Please print the entries below exactly, from the line with "staining of unremarkable" through the line with "cells in human", including both of those lines and leaving out all others.

[Opening Provided records section]

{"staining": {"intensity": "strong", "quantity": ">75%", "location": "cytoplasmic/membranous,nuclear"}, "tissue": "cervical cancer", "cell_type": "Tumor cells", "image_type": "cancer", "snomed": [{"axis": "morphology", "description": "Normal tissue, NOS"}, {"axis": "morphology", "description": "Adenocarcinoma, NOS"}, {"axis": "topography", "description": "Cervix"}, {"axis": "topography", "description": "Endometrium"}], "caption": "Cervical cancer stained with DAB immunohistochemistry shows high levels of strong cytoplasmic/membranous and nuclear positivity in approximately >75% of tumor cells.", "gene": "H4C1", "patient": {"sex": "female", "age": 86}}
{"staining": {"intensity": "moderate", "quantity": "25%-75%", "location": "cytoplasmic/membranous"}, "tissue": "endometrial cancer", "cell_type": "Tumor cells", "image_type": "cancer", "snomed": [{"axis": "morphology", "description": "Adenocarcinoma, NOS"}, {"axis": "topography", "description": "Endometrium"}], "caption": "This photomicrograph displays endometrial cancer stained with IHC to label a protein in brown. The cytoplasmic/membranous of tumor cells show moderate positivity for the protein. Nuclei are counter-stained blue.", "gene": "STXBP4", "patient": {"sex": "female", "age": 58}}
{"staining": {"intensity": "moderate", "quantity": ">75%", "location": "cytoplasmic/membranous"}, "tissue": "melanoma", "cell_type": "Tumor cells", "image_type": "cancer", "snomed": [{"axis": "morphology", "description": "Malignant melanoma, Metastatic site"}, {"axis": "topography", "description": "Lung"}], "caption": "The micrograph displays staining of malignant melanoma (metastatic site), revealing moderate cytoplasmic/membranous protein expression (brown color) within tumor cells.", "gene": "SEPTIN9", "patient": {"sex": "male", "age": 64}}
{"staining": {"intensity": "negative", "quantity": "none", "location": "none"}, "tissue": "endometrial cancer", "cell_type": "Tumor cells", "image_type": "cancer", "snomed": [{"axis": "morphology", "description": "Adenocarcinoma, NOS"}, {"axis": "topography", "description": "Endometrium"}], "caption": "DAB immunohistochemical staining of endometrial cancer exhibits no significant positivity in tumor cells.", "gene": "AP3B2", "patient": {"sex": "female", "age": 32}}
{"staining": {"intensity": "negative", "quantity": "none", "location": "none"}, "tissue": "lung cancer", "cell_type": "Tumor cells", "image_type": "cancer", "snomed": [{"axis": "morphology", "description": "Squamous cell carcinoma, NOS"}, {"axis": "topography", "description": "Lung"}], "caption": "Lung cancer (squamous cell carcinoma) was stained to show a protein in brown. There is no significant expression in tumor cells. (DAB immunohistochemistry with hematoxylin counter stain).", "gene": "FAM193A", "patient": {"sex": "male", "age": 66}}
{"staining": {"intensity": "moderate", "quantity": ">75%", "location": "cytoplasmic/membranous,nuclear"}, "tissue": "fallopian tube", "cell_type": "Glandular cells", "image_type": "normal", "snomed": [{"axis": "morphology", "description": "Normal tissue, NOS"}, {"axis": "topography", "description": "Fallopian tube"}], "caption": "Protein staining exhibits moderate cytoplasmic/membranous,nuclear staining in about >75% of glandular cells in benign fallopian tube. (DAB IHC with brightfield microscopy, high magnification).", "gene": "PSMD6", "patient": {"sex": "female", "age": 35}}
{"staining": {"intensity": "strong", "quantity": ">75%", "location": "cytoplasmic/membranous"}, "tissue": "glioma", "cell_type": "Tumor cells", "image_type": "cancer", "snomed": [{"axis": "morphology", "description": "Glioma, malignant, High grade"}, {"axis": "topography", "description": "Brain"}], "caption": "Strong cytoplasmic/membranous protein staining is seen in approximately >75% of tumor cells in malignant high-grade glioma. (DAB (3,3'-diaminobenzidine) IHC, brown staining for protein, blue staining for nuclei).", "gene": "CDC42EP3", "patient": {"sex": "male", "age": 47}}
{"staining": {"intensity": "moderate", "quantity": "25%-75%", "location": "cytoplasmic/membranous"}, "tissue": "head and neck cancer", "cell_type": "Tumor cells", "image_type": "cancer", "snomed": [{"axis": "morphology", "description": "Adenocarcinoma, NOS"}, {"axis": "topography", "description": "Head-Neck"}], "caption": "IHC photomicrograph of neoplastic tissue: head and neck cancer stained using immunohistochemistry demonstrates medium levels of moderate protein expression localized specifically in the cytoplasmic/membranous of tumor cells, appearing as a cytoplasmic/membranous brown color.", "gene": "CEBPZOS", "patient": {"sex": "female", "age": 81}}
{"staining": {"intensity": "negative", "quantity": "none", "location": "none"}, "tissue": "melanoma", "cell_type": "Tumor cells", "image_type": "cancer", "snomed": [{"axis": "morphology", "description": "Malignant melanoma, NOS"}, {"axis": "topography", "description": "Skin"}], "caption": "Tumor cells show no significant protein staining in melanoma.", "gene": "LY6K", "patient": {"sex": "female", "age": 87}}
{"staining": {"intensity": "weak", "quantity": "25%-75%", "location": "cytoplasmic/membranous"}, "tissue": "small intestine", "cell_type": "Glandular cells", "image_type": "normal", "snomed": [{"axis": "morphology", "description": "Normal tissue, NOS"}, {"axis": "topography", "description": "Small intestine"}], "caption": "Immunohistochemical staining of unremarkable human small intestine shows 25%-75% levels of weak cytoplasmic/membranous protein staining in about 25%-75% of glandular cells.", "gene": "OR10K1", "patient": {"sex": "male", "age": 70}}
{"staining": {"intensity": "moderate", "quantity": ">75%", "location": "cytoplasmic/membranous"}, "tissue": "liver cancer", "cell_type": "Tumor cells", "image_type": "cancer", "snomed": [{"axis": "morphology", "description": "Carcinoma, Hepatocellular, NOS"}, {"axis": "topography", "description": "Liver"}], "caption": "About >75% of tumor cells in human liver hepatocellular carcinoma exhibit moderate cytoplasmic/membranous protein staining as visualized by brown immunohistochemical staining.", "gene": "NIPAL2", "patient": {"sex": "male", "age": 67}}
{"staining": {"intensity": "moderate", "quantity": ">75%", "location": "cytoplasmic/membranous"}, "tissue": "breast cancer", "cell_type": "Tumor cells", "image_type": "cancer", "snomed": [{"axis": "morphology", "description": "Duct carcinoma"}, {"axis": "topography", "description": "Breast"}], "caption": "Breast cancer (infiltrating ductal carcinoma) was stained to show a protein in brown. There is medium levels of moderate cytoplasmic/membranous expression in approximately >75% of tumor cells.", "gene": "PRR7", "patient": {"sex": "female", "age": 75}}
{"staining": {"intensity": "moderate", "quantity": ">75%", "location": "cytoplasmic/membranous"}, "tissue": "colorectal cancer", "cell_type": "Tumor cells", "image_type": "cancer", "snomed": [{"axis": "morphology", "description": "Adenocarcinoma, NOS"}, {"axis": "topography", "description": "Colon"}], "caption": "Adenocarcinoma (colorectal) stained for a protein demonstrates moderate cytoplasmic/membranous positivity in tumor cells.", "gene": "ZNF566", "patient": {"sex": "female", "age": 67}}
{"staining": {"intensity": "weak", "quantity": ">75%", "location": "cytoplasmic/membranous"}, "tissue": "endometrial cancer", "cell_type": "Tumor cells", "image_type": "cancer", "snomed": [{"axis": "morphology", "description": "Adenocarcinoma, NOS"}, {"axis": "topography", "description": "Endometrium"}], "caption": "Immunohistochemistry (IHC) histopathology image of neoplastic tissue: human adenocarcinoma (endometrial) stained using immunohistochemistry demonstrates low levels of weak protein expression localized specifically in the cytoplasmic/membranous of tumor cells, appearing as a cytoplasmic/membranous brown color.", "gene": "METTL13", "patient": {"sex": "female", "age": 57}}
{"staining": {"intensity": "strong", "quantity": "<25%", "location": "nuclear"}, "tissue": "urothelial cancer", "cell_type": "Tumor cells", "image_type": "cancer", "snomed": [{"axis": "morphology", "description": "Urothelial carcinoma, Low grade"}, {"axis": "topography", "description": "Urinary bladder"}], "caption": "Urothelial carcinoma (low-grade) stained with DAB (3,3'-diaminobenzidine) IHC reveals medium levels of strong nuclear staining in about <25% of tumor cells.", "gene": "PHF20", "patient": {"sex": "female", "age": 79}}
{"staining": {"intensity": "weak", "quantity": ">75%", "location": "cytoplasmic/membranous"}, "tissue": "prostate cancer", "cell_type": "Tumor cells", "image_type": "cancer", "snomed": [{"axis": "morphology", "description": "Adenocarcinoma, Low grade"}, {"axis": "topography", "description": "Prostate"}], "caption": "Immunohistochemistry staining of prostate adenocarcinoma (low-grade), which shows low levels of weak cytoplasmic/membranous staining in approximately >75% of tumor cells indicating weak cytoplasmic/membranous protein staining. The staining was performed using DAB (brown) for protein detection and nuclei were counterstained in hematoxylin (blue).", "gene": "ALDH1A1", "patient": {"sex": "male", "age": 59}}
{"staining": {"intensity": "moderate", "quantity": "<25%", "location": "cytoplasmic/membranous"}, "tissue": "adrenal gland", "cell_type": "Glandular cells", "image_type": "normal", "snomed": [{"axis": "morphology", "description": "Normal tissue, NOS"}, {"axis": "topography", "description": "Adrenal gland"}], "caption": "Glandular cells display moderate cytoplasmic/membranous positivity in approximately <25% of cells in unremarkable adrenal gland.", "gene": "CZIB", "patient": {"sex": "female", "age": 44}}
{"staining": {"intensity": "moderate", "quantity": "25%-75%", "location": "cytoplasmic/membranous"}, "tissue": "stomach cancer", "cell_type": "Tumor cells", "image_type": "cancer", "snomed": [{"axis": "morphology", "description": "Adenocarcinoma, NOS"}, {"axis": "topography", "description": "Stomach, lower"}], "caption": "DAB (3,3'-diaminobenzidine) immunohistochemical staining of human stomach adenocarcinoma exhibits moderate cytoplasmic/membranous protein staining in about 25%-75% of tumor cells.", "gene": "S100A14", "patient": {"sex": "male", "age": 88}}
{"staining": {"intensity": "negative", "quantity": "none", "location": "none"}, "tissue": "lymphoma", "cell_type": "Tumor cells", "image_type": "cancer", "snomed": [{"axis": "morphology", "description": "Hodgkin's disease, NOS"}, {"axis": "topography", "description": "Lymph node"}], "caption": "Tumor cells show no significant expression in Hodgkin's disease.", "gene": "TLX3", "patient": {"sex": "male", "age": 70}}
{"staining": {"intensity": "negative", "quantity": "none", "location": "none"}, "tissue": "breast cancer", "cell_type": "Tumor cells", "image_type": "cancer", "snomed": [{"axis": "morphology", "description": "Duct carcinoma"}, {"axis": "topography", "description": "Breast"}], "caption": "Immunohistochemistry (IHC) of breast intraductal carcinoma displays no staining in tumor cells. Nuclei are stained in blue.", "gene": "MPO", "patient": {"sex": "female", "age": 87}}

[Closing Provided records section]

Your solution
{"staining": {"intensity": "weak", "quantity": "25%-75%", "location": "cytoplasmic/membranous"}, "tissue": "small intestine", "cell_type": "Glandular cells", "image_type": "normal", "snomed": [{"axis": "morphology", "description": "Normal tissue, NOS"}, {"axis": "topography", "description": "Small intestine"}], "caption": "Immunohistochemical staining of unremarkable human small intestine shows 25%-75% levels of weak cytoplasmic/membranous protein staining in about 25%-75% of glandular cells.", "gene": "OR10K1", "patient": {"sex": "male", "age": 70}}
{"staining": {"intensity": "moderate", "quantity": ">75%", "location": "cytoplasmic/membranous"}, "tissue": "liver cancer", "cell_type": "Tumor cells", "image_type": "cancer", "snomed": [{"axis": "morphology", "description": "Carcinoma, Hepatocellular, NOS"}, {"axis": "topography", "description": "Liver"}], "caption": "About >75% of tumor cells in human liver hepatocellular carcinoma exhibit moderate cytoplasmic/membranous protein staining as visualized by brown immunohistochemical staining.", "gene": "NIPAL2", "patient": {"sex": "male", "age": 67}}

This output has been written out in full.